Kaspersky Industrial CyberSecurity for Networks can save information about actions performed by users in the application. Information is saved in the audit log if user activity audit is enabled.
You can view audit entries when connected to the Server through the web interface. If necessary, you can also configure forwarding of application messages to recipient systems via connectors.
Only users with the Administrator role can view audit entries.
To view audit entries:
Connect to the Kaspersky Industrial CyberSecurity for Networks Server through the web interface using the Administrator account.
Select Settings → Audit.
The table will display the audit entries that match the defined filter and search settings.
The columns of the audit entries table contain the following information:
Date and time – date and time when the user activity data was registered.
Action – registered action performed by the user.
Result – result of the registered action (successful or unsuccessful).
User – name of the user that performed the registered action.
User node – IP address of the node on which the registered action was performed.
Description – additional information about the registered action.
When viewing the audit entries table, you can use the following functions:
Under Settings → Audit, click the Customize table link to open a window for configuring how the table is displayed.
Select the check boxes opposite the settings that you want to view in the table. You must select at least one setting.
If you want to change the order in which columns are displayed, select the name of the column that needs to be moved to the left or right in the table and use the buttons containing an image of the up or down arrows.
The selected columns will be displayed in the audit entries table in the order you specified.
When filtering by a defined period, the table will no longer be updated. The table displays only the entries that were registered during the specified period.

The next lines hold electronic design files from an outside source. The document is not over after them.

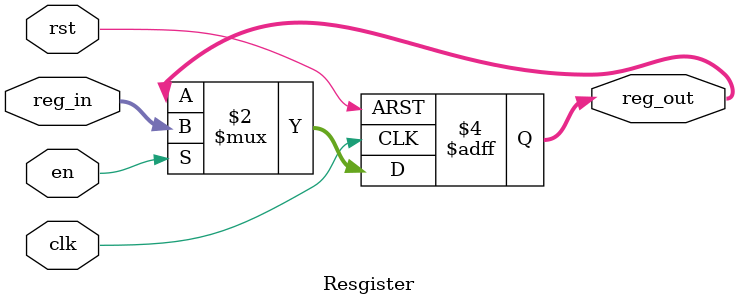
<source format=v>
module Resgister( clk,rst,en,reg_in,reg_out);
input clk,rst,en;
input [15:0]reg_in;
output reg [15:0]reg_out;
always @ (posedge clk or posedge rst)
begin
if (rst )
reg_out<= 16'b0;
else if (en)
reg_out<= reg_in;
end
endmodule

</source>
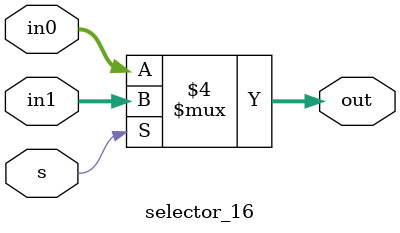
<source format=v>
`timescale 1ps/1ps

module selector_16 (in0, in1, s, out);

	input [15:0]  in0, in1;
	input s;
	output [15:0] out;
	reg [15:0] out;

  always @ (in0 or in1 or s) begin
	if(s==0) begin
		out <= #1 in0;
	end else begin
		out <= #1 in1;
	end
	
  end

endmodule

</source>
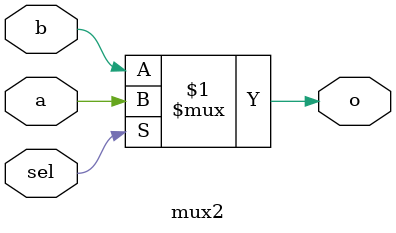
<source format=v>

module mux2(sel,a,b,o);

	input sel,a,b;
	output o;
	
	assign o = sel ? a : b;
	
endmodule
</source>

To configure filtering of audit entries based on a specified period:
Under Settings → Audit, do one of the following:
Open the Period drop-down list in the toolbar.
Click the filtering icon in the Date and time column.
In the drop-down list, select Specify a period.
If table updates are enabled, in the opened window confirm that you agree to suspend table updates.
The start and end date and time of the filtering period are displayed on the right of the drop-down list.
Click the date of the start or end of the period.
The calendar opens.
In the calendar, specify the date for the start and end boundaries of the filtering period. To do so, select a date in the calendar (the current time will be indicated) or manually enter the value in the format DD-MM-YYYY hh:mm:ss. If you don't need to specify the date and time of the filtering period end boundary, you can choose not to select a date or you can delete the current value.
Click OK.
The table will display audit entries for the period you specified.
You can filter the audit entries table based on the values in all columns except the Description column.
When filtering by the Date and time column, you can use one of the standard periods or define a specific period.
To filter the audit entries table by the Action column:
Under Settings → Audit, click the filtering icon in the Action column.
The filtering window opens.
In the Actions field, choose the necessary action from the available audit actions. To do so, start entering the name of the action and select it in the drop-down list (the list of appropriate actions is automatically expanded when the value in the Actions field is changed).
You can sort the opened list of actions by clicking the Sort link.
If you want to add another action, click the Add action button and specify another action in the opened field.
If you want to delete one of the specified actions, click the icon in the filter window. You can also delete all indicated actions by clicking the Default filter link in the filter window.
Click OK.
To filter the audit entries table by the Result column:
Under Settings → Audit, click the filtering icon in the Result column.
To filter by the results of actions, you can also use the corresponding buttons in the toolbar.
The filtering window opens.
Select the check boxes opposite the values by which you want to filter events.
Click OK.
To filter the audit entries table by the User or User node column:
Under Settings → Audit, click the filtering icon in the relevant column.
The filtering window opens.
In the Including and Excluding fields, enter the values for audit entries that you want to include in the filter and/or exclude from the filter.
If you want to apply multiple filter conditions combined by the logical operator OR, in the filter window of the column click the Add condition button and enter the condition in the opened field.
If you want to delete one of the created filter conditions, in the filter window of the column click the icon.
You can reset the defined filter and search settings in the audit entries table by using the Default filter button in the toolbar under Settings → Audit. The button is displayed if search or filter settings are defined.
Under Settings → Audit, click the header of the column by which you want to sort.
You can filter the audit entries table based on the values of any column except the Description column.
If you need to sort the table based on multiple columns, press the SHIFT key and hold it down while clicking the headers of the columns by which you want to sort.
The table will be sorted by the selected column. When sorting by multiple columns, the rows of the table are sorted according to the sequence of column selection. Next to the headers of columns used for sorting, you will see icons displaying the current sorting order: in ascending order or descending order of values.